Gamma Correction: Display monitors often do not respond linearly to different intensities (they naturally darken images). A power-law transformation is used to precondition the image before display to correct this hardware phenomenon .

3. Piecewise-Linear Transformation Functions

Unlike standard mathematical functions, piecewise linear functions can be arbitrarily complex, allowing for highly customized intensity mappings .

A. Contrast Stretching

Contrast is the difference between the minimum and maximum pixel intensity in an image . Low contrast can result from poor illumination, lack of dynamic range in the sensor, or wrong lens aperture settings .

Pasted image 20260227224343.png

Definition: A process that expands the range of intensity levels in an image so that it spans the full available intensity range of the display device (also known as normalization) .
Min-Max Stretching Equation: $I_{n e w} = (I - M i n) \frac{N e w M a x - N e w M i n}{M a x - M i n} + N e w M i n$ Where $I$ is the input intensity, $I_{n e w}$ is the output, $(N e w M i n, N e w M a x)$ is the target range (usually 0 to 255), and $(M i n, M a x)$ is the original intensity range .
Global vs.
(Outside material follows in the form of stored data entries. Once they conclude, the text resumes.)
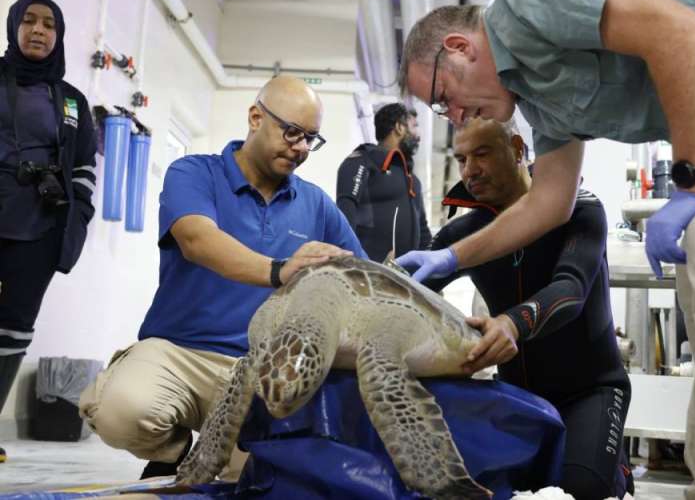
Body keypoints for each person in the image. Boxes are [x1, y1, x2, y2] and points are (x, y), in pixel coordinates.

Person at [396, 0, 695, 498]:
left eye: (442, 96)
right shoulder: (538, 101)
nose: (453, 116)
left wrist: (693, 182)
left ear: (459, 47)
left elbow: (681, 32)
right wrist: (450, 257)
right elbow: (550, 200)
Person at [79, 75, 366, 479]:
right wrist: (278, 270)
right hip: (179, 353)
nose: (301, 147)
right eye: (292, 132)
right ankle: (172, 453)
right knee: (121, 411)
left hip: (260, 371)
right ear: (255, 118)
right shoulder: (195, 173)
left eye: (310, 138)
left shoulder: (316, 205)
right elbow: (197, 240)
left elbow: (362, 275)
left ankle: (225, 460)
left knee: (261, 476)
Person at [423, 118, 632, 499]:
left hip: (591, 392)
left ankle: (615, 473)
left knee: (578, 490)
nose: (469, 171)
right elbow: (409, 288)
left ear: (518, 149)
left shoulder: (580, 209)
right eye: (461, 159)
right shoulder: (463, 232)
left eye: (481, 154)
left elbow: (570, 290)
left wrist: (512, 323)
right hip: (518, 395)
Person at [0, 0, 97, 464]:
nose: (39, 31)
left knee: (14, 330)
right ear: (13, 27)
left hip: (39, 229)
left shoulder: (72, 99)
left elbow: (84, 166)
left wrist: (75, 219)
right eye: (30, 21)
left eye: (49, 25)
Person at [336, 103, 431, 261]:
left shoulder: (413, 180)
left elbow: (423, 231)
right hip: (368, 271)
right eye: (414, 126)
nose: (419, 135)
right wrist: (354, 263)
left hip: (407, 274)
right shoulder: (361, 161)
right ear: (399, 127)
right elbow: (345, 214)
Local:
- Global: Increases contrast across the entire image uniformly.
- Local: Divides the image into small regions and performs contrast enhancement on each region independently .

B. Thresholding

Thresholding converts a grayscale image into a binary image by comparing every pixel to a specific threshold value $m$ (or $k$ ) .

s = {\begin{cases} 1 & If r \geq m \\ 0 & If r < m \end{cases}

Process: If a pixel's intensity is greater than or equal to the threshold, it is mapped to 1 (or 255/White). If it is below the threshold, it is mapped to 0 (Black) .

To see numerical examples, here

Summary

Transformation Type	Mathematical Formula	Behavior / Characteristics	Primary Application
Image Negative (Linear)	$s = L - 1 - r$	Reverses the intensity levels of an image.	Enhancing white or gray details embedded in large dark/black regions (e.g., medical X-rays).
Logarithmic	$s = c \times \log (1 + r)$	Expands a narrow range of dark input values while compressing higher-level values.	Revealing hidden details in images with massive dynamic ranges, like the Fourier spectrum.
Power-Law (Gamma)	$s = c \times r^{γ}$	Maps values based on an exponent. • $γ < 1$ : Lightens image (expands darks). • $γ > 1$ : Darkens image (expands brights).	Gamma Correction: Preconditioning images to display correctly on monitors that do not respond linearly to intensity.
Contrast Stretching (Piecewise-Linear)	$I_{n e w} = (I - M i n) \frac{N e w M a x - N e w M i n}{M a x - M i n} + N e w M i n$	Stretches the original intensity range to span a new, wider target range (usually $0$ to $255$ ).	Normalizing images with poor illumination or fixing low dynamic range sensor captures.
Thresholding (Piecewise-Linear)	$s = 1 if r \geq m$ $s = 0 if r < m$	Maps pixels above a threshold $m$ to White (1/255) and below to Black (0).	Binarizing an image to segment or isolate specific objects from the background.
(Note: $r$ is the input intensity, $s$ is the output intensity, $L$ is the number of intensity levels, $c$ is a scaling constant, and $m$ is the threshold value).